Photo licensed under the Creative Commons, created by JUAN RAMON RODRIGUEZ SOSA
Hiking in Tenerife
The point is that there is so much more to the landscape of this magical island. For one it is home of Pico Del Teide, which is Spain’s tallest peak, at a towering 3718m. It has incredible forestry and rock formations, volcanic colours as you go inland, so definitely pack your walking boots. The basic rule if you are looking for a more unique and cultured experience is to head away from the south-western resorts. The capital of Tenerife is a prime example and is actually largely untainted by tourism, being right up on the north east of the island. It has the most incredible carnivals second only to perhaps Rio De Janerio, with amazing traditional fiesta spirit.
The English Tenerife
If however you are looking for white sand, neon lights, night clubs, foam parties and banging tunes, get yourself down south to Los Cristianos, Playa de Las Américas or Costa Adeje. You will be able to buy pie and chips, and even a full English breakfast! Also down in the southern region, you can go to one of two of Tenerife’s incredible waterparks. Siam Park is a Thai themed park with a multitude of thrilling slides, or Aqualand where you can even get to see a dolphin show. Other more animal orientated water activities are the submarine safari, where you can go dolphin and whale spotting in a transparent submarine. Spectacular underwater scenes where bottlenose dolphins and pilot whales are known to migrate, also white and sperm whales are known to have been sighed.
Photo licensed under the Creative Commons, created by Javier Sanchez Portero
Culture in Tenerife
For a more ‘intellectual’ attraction you could go to the region of Chacona and visit The Gumar Pyramids. The pyramids are not, as you at first may think, ancient like the Giza Pyramid in Egypt. They are in fact the subject of serious controversy, implying that they may be as recent as the 19th century. It is said that there were many such constructions throughout Tenerife, but they have been systematically taken apart for cheap building materials. The site of the Gumar Pyramids used to contain 9 structures, but today only has 6. Excavations have as yet only been inconclusive.

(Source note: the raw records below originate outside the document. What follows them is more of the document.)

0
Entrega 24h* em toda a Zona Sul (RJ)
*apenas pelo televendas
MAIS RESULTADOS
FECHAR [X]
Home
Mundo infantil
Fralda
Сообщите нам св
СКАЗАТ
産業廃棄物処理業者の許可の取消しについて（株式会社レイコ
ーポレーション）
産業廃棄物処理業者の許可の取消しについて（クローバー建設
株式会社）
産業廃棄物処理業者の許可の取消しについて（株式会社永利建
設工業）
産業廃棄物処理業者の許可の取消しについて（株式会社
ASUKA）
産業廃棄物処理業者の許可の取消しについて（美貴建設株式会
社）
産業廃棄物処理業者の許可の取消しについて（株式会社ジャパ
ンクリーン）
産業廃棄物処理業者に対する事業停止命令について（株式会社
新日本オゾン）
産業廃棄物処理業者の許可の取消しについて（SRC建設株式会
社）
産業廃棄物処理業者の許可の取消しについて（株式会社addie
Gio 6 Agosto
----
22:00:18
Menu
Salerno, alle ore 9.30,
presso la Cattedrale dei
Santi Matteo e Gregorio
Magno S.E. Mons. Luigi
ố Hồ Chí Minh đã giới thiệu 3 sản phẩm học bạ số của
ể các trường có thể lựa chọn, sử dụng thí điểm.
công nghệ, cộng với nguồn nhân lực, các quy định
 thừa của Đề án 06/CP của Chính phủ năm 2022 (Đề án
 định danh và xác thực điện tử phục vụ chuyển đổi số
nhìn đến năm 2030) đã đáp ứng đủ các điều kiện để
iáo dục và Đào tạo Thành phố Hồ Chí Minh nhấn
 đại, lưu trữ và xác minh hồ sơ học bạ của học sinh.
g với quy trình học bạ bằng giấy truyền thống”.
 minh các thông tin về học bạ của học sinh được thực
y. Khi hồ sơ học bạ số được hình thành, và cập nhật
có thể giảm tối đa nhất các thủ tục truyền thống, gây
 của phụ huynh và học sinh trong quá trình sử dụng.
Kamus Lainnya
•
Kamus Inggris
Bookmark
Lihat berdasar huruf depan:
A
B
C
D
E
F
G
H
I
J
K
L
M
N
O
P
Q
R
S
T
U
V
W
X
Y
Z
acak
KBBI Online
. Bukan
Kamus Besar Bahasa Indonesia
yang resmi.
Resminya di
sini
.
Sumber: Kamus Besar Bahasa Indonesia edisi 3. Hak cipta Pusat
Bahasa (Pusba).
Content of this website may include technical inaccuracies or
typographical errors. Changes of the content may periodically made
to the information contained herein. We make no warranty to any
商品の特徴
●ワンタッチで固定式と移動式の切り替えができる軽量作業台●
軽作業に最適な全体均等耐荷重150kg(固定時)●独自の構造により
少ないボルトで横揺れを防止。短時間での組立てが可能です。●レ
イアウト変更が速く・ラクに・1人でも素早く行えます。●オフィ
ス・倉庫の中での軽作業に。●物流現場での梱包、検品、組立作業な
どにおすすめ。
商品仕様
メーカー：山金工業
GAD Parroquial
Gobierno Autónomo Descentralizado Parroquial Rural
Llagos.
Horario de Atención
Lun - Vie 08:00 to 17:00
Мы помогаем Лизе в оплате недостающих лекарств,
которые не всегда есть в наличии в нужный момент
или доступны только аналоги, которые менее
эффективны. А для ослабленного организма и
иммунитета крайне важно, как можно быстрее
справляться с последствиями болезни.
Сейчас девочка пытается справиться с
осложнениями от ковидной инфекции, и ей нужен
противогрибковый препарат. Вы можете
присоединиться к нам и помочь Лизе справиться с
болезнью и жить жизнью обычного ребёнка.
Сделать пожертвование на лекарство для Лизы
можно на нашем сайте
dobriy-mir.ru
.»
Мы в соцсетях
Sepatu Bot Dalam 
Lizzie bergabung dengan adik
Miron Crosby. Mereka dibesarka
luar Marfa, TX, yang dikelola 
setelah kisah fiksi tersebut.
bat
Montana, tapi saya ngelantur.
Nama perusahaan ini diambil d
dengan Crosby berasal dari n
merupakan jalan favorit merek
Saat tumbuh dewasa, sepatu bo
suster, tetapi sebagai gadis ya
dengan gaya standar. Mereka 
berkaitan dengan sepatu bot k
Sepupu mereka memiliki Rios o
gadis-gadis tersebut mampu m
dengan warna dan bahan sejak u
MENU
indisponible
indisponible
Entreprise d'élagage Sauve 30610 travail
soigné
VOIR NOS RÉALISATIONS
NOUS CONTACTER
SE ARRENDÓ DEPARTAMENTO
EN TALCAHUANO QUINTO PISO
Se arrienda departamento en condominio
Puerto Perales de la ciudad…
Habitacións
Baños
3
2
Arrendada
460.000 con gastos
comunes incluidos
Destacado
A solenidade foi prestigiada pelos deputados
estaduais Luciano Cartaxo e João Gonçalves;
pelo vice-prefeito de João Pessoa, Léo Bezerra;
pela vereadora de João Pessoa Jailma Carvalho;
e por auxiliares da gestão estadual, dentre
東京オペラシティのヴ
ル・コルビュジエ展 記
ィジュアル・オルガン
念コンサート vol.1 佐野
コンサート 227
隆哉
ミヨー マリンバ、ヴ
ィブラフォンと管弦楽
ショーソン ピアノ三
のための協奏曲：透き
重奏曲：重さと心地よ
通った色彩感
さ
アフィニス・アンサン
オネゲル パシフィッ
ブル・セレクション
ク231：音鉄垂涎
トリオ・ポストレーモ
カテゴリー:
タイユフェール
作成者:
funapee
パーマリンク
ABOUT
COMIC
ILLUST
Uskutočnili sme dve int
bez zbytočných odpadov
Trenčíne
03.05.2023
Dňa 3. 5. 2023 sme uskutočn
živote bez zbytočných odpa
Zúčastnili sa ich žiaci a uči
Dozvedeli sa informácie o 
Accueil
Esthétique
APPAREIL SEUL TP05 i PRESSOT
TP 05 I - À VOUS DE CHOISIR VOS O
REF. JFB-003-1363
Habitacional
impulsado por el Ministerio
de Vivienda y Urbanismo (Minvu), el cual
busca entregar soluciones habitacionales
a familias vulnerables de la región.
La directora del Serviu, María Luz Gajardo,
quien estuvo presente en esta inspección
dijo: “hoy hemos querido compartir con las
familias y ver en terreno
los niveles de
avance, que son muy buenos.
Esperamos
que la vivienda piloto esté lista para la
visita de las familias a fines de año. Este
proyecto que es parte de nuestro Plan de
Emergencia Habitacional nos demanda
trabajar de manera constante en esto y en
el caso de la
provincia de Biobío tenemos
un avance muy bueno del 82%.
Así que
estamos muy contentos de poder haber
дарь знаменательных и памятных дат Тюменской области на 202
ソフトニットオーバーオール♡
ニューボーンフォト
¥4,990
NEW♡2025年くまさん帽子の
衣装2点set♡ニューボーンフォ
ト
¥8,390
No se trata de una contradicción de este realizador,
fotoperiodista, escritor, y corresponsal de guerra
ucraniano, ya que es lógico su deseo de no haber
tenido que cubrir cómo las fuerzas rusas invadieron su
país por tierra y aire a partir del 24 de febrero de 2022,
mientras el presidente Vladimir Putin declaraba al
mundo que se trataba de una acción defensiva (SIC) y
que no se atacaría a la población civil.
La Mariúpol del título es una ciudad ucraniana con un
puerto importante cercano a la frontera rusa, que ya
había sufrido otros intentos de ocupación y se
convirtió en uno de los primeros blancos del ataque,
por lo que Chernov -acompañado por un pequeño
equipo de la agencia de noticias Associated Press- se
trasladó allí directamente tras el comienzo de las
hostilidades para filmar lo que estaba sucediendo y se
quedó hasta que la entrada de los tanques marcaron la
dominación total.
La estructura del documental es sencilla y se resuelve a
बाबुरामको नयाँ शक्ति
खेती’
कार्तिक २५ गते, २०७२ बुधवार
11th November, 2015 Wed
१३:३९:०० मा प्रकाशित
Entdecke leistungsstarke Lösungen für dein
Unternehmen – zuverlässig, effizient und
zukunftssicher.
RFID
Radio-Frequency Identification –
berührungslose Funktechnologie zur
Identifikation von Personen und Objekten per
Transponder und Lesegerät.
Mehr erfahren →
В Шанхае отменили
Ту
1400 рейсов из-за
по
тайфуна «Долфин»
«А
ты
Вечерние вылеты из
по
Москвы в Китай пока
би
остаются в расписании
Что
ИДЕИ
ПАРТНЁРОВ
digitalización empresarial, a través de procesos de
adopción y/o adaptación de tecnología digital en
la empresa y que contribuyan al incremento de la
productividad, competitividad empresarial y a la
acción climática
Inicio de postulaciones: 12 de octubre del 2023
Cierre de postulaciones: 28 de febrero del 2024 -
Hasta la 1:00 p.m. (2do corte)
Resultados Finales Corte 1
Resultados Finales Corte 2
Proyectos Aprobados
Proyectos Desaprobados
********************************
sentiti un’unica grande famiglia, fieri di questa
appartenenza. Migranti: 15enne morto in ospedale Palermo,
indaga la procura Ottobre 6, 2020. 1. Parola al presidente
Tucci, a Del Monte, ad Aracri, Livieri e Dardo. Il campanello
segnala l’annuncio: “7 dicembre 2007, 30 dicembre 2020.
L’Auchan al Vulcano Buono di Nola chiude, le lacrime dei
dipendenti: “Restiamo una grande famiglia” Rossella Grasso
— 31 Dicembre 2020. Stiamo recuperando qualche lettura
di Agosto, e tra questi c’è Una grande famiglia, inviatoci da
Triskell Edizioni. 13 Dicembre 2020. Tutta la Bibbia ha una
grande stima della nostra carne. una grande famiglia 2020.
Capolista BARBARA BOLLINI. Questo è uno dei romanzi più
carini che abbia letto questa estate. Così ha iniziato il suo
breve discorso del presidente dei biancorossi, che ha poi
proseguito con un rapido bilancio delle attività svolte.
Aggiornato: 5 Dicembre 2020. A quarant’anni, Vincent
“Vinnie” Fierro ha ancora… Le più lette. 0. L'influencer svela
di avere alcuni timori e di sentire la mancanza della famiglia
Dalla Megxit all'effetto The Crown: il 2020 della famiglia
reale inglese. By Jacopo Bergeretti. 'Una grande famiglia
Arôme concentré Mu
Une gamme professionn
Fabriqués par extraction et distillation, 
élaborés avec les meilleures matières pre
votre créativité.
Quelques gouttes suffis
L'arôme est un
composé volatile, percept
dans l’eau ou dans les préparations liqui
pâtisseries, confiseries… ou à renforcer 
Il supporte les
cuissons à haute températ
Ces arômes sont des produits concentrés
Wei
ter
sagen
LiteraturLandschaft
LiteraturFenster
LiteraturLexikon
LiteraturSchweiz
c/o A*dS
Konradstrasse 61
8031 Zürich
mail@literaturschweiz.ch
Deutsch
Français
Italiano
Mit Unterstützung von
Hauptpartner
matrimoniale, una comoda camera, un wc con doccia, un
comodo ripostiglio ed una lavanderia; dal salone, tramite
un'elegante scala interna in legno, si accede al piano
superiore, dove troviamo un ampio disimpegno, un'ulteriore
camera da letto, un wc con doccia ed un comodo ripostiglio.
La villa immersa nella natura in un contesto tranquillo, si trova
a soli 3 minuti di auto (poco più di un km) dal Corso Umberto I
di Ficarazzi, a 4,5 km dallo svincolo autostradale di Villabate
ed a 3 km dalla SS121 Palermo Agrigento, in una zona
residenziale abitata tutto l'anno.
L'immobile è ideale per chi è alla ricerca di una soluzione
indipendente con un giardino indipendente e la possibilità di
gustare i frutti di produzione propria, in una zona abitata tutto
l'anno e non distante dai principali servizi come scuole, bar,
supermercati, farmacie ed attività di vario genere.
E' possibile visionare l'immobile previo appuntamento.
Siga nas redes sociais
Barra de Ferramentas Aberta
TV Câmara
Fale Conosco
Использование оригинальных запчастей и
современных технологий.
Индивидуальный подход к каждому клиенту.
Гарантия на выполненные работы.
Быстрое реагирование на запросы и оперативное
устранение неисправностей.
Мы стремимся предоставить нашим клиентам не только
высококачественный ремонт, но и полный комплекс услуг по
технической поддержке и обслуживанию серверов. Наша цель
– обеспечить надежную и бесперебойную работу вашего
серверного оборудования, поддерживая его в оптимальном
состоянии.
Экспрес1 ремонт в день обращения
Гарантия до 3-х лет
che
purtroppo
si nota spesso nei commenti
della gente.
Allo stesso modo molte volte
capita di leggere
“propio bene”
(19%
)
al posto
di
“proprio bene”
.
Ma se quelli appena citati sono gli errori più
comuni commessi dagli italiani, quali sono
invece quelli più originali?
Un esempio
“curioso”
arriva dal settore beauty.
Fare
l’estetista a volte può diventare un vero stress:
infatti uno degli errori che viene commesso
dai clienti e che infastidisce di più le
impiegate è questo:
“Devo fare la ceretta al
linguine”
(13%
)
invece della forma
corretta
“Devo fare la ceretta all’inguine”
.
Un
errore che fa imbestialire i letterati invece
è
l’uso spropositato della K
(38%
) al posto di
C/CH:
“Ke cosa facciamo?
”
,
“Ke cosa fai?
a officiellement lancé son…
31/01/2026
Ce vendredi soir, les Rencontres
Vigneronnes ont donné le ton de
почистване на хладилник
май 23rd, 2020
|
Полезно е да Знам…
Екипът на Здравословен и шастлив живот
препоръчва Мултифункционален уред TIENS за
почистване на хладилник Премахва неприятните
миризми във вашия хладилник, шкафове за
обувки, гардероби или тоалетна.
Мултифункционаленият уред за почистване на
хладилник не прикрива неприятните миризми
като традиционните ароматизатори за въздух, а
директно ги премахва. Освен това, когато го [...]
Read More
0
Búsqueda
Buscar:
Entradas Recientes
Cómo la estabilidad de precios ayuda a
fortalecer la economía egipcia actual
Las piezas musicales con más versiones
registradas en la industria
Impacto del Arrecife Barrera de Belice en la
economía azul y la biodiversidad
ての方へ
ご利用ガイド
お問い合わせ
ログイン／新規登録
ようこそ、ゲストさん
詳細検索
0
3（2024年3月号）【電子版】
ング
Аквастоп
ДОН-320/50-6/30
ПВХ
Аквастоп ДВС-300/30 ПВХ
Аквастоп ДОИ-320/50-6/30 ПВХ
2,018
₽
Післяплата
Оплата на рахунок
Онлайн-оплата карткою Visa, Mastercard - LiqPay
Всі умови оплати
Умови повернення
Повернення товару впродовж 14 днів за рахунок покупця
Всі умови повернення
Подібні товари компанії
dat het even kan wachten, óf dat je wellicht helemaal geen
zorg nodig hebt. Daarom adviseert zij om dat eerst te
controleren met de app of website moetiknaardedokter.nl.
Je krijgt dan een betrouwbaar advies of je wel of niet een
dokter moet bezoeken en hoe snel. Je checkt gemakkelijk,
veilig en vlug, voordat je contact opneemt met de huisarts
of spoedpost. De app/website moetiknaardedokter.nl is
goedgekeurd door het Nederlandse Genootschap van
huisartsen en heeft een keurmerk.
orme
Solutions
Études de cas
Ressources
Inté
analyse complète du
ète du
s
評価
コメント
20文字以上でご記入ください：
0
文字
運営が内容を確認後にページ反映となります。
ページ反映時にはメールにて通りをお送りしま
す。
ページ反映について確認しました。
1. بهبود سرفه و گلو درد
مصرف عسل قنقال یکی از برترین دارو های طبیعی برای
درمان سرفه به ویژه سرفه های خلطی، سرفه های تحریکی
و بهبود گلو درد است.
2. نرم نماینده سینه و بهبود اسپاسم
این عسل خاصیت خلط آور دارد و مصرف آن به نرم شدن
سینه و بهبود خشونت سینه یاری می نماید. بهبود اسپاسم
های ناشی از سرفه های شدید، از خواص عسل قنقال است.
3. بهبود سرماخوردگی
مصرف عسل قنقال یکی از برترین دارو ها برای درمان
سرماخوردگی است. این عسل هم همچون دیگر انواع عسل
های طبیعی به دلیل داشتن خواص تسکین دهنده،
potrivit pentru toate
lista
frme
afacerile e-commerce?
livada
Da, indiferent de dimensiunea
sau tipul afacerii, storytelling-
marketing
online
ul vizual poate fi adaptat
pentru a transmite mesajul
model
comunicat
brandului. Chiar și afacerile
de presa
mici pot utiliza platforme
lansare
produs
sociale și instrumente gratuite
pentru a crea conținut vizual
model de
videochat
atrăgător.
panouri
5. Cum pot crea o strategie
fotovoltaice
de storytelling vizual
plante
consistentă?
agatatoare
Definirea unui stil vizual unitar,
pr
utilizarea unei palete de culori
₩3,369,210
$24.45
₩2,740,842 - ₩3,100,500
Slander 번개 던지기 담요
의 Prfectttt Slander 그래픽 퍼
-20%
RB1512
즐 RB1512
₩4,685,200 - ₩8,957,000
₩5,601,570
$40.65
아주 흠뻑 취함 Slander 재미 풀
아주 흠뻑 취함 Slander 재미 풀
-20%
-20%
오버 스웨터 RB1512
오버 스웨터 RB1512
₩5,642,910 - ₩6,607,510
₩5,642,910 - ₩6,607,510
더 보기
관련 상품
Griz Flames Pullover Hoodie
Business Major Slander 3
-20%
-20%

On the south coast, you can go to Icod De los Vinos and visit Cueva Del Viento (Cave of Winds) which is the largest volcanic cavity in the world. Also this is where you can find the ancient and mystical Dragon Tree, which is said to be over 800 years old. It is called a ‘Dragon Tree’ as when the leaves are cut they secrete a red resin which is said to be the dried blood of dragons. This apparently has healing properties, and in the past it was extracted on an industrial scale to make varnishes and lacquers, and as a result, the Dragon Tree is a protected species.